The first problem is that the POI has zero legal authority to interpret regulations regarding rest, duty or the price of tea in china. He or she may think they do, but they do not. In the end, the POI can write a book to you telling you it's legal to be on call 24/7, but when the judge suspends your certificate he won't care if it was written on gold paper and blessed by the Pope himself.

The second problem is the "jackass"...sorta. Once you're on call, you are not at rest...but you are not on duty necessarily. You can be neither at rest nor on duty. One of those times would be travel (not local in nature).

However, "jackass" may have a valid concern.

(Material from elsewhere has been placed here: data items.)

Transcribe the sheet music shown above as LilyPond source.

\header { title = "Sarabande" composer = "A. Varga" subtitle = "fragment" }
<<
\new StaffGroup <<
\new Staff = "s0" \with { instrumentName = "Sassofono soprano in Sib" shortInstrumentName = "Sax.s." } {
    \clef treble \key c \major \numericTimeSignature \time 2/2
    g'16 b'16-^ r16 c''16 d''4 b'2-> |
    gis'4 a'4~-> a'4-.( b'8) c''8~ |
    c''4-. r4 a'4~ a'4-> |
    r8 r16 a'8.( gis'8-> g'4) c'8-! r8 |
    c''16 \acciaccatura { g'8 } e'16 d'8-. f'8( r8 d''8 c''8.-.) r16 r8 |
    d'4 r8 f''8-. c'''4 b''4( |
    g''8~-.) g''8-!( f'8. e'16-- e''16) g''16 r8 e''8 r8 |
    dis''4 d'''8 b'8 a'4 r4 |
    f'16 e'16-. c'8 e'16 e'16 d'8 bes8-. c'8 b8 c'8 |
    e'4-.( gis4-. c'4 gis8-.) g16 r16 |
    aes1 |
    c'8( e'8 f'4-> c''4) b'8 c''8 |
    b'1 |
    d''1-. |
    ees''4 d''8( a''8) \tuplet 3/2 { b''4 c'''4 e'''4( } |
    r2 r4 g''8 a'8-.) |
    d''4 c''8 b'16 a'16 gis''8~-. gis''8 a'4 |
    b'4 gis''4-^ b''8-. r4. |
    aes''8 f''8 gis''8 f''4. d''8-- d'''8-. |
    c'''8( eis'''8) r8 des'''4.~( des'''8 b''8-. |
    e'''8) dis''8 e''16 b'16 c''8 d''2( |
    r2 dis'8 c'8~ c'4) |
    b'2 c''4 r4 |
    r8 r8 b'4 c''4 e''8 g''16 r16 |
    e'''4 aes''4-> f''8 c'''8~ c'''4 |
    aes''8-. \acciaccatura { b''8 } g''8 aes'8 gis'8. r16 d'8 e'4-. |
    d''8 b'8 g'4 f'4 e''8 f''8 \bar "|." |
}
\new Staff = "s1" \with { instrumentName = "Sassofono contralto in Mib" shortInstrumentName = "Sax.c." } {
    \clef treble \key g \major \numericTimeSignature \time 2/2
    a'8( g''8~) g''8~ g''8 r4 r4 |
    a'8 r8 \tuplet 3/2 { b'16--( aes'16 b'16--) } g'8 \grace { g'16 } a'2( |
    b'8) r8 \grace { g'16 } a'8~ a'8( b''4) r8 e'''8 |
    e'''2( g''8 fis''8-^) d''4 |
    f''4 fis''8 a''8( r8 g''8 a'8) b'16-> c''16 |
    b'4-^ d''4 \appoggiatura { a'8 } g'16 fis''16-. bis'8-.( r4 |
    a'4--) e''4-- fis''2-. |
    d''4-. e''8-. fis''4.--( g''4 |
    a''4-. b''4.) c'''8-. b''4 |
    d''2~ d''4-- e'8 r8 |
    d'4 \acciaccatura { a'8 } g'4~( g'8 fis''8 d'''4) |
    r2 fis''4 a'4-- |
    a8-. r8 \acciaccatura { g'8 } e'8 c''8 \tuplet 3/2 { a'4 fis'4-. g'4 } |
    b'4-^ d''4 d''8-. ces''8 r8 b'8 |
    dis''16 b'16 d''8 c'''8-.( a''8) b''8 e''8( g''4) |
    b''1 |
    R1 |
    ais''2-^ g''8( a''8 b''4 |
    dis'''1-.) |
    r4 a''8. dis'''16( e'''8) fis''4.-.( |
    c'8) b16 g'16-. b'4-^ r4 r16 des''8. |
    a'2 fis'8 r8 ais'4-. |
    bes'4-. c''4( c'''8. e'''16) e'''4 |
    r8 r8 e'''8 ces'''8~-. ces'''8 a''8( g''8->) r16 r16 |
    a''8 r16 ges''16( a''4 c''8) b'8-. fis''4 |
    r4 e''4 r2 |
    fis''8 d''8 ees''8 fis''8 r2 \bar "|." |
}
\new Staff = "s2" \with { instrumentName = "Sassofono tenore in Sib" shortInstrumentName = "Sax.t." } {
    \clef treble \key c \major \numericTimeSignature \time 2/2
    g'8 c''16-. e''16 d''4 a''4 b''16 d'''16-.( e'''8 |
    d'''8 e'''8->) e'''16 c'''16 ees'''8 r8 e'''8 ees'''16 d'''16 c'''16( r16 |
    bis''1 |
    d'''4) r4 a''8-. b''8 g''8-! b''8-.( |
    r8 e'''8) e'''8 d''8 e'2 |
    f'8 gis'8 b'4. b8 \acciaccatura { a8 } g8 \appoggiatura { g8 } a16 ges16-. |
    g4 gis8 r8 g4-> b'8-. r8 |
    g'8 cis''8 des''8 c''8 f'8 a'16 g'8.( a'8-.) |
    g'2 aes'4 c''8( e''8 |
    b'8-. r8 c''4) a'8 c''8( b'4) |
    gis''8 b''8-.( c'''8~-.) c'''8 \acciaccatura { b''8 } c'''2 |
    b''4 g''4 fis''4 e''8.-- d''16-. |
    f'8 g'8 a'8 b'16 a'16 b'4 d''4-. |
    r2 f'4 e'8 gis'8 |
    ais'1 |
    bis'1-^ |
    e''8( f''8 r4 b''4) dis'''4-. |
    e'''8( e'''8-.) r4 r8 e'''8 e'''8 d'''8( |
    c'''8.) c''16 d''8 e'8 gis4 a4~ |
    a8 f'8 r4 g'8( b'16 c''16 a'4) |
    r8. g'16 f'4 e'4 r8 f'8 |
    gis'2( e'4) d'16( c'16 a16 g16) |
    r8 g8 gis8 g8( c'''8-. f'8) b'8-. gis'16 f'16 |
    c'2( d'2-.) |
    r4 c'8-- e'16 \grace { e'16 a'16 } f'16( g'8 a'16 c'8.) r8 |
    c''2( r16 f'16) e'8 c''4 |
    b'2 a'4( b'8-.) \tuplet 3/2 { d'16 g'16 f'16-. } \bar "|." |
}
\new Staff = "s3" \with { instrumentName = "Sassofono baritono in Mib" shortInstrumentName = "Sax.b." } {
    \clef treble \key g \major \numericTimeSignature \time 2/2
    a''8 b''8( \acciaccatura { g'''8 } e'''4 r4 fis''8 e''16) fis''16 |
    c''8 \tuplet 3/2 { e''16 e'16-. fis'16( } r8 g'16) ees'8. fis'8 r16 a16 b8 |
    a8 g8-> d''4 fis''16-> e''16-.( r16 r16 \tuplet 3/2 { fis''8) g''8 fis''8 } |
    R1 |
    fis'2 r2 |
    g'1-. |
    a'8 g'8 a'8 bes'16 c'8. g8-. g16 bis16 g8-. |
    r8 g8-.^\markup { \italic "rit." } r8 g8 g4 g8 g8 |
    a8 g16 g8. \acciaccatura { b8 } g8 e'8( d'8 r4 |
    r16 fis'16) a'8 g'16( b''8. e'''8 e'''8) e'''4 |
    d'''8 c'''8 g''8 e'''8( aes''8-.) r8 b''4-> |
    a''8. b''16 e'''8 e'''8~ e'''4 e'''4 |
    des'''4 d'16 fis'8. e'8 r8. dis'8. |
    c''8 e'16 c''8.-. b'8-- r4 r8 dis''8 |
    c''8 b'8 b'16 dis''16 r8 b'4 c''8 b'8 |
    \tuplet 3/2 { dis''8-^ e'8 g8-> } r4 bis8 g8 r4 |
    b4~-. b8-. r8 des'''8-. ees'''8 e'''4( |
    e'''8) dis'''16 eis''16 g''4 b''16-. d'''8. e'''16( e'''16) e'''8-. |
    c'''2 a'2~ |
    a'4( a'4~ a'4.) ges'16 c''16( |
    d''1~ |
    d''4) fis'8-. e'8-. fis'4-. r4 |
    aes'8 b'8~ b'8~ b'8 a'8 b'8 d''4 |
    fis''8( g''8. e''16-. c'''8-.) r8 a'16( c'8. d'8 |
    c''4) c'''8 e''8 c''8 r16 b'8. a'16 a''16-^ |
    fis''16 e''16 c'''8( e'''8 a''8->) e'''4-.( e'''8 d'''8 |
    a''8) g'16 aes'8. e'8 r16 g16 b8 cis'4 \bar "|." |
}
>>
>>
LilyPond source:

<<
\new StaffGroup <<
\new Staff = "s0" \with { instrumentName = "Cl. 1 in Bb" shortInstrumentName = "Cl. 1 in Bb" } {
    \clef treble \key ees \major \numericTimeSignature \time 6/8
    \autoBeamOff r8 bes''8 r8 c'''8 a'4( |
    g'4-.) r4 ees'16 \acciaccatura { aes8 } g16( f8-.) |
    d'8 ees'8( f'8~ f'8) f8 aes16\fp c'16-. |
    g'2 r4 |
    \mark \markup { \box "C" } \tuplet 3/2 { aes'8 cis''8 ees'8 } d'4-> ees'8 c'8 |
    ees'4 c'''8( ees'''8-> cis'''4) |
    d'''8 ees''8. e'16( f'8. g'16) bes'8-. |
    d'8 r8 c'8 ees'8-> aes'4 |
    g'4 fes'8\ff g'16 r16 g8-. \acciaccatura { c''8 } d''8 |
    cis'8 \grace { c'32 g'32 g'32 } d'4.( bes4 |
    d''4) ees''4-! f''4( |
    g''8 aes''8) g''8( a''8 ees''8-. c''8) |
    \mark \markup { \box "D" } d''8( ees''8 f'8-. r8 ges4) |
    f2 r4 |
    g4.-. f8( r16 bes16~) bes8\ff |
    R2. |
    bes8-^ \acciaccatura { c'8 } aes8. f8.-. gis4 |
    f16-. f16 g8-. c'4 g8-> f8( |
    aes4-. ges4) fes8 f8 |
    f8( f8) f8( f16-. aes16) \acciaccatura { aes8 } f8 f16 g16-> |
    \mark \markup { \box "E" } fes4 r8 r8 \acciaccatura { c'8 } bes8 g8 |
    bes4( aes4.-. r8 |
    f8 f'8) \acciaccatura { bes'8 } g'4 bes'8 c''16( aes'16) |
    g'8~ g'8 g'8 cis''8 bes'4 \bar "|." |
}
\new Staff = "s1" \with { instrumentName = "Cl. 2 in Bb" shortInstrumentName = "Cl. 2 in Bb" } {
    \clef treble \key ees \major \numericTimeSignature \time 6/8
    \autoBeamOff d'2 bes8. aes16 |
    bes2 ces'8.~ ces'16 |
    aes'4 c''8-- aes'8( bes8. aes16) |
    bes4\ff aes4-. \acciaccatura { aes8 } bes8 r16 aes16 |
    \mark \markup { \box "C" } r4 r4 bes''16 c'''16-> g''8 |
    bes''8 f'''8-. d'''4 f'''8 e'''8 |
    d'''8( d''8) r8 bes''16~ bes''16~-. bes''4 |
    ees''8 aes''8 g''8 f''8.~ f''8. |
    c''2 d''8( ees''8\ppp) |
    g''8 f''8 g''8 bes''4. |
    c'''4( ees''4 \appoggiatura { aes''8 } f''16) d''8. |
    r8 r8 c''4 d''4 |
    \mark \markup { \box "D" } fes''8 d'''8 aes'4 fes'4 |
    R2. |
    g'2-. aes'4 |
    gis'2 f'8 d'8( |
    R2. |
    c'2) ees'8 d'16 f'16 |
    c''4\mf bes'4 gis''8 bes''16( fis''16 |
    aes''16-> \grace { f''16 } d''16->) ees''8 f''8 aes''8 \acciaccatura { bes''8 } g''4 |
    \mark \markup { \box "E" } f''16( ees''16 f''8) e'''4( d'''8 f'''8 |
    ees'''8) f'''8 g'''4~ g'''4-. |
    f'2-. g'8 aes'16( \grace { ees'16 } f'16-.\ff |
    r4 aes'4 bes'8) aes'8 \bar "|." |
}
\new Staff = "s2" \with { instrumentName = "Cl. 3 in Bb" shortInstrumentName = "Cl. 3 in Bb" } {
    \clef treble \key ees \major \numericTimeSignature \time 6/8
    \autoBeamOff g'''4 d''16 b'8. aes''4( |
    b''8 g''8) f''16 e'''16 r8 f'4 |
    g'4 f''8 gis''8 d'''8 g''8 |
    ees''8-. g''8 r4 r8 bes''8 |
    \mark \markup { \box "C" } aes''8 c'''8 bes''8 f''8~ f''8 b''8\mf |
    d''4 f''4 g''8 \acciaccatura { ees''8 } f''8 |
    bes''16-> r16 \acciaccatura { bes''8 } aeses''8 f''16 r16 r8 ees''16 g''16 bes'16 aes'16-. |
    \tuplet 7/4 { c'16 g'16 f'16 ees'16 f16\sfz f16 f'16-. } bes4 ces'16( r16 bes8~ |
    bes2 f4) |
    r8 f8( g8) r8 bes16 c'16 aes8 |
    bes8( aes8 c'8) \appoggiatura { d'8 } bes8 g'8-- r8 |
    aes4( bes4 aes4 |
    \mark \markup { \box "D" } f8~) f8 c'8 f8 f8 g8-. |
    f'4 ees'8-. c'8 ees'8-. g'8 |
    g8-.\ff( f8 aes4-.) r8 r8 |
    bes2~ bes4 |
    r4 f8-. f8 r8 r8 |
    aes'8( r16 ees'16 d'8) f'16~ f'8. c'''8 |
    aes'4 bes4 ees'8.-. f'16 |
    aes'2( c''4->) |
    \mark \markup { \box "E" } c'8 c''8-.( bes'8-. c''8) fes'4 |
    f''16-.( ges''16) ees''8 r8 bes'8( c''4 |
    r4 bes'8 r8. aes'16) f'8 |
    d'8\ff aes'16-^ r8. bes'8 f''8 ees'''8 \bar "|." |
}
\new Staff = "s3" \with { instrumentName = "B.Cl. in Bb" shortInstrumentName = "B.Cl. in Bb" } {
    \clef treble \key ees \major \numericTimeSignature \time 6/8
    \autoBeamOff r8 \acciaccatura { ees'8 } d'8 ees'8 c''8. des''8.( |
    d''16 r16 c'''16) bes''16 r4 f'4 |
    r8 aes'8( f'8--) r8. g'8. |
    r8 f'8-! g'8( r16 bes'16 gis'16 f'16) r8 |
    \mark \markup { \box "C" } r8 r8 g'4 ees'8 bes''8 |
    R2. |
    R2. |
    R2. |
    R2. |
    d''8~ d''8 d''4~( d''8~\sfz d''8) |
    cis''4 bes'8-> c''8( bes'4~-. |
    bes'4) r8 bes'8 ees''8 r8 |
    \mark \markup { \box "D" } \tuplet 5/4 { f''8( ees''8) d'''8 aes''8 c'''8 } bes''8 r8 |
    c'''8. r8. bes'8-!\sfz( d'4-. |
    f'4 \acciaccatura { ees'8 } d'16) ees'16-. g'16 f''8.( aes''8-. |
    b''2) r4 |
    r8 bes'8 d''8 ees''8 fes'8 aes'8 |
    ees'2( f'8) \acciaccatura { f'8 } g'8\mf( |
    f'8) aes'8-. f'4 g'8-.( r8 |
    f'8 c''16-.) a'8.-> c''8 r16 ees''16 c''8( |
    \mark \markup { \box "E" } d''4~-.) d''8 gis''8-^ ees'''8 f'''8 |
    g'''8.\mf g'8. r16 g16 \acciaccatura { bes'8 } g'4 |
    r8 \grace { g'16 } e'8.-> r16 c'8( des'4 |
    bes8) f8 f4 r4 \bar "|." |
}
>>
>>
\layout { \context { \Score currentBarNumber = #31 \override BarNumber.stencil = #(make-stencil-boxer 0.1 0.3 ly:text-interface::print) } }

Originally Posted by rafdebden View Post
If the pager doesn't go off until 1700(sucks, hour before we're off call, but oh well), then we go ON Duty at 1700 until we get back, then were OFF for 10 hours.
Regarding this.

Remember, for 135 on-demand, the FAA doesn't care about, nor do they address "duty" in the regs (For pilots). All they care about is flight time (8 or 10 hours) and rest.

At all times, you must be able to look back 24 hours (from this second) and at some point see 10 consecutive hours of rest. Now, your company seems to do rest the proper way. On-call is not rest. Doing jepps is not rest. Cleaning the plane is not rest. Yadda yadda.

However, if you are required to be available for duty should duty arise (that may be word-for-word out of the legal interpretation) at (for example) 0600 in case a pager goes off, then the last time you may legally perform a duty for the certificate holder is 2000.

24 (hours /day) - 10 (hours rest) = 14 (hours available for a duty). 0600+1400=2000.

If the pager goes off at 1700, you need to be back in rest by 2000 regardless of where the pax are, where you are and what you're trying to accomplish. Late pax/cargo/bla bla, are not excuses for violating your rest regulation.

So, if that's where "jackass"'s concern is coming from, he's right...and so is the POI. The chief counsel (the ones with legal authority to interpret regulations that the judge will use to revoke/suspend your certificate) says so. I think the Whitlow letter covers some of it and there was also a 2009 interpretation that discussed it also.

Here ya go.
"Section 135.267(d) requires that flight crewmembers must have at least 10 consecutive hours of rest during the 24-hour period preceding the planned completion time of an assignment made under § 135.267(b). A rest period must be (1) continuous, (2) determined prospectively (i.e., known in advance), and (3) free from all restraint by the certificate holder, including freedom from work or freedom from present responsibility for work should the occasion arise."

Emphasis mine.

From

http://www.faa.gov/about/office_org/...2009/Berry.pdf

10 hours of rest within 24 hours of the planned completion time of the duty assignment. If you're on the pager, you are not at rest.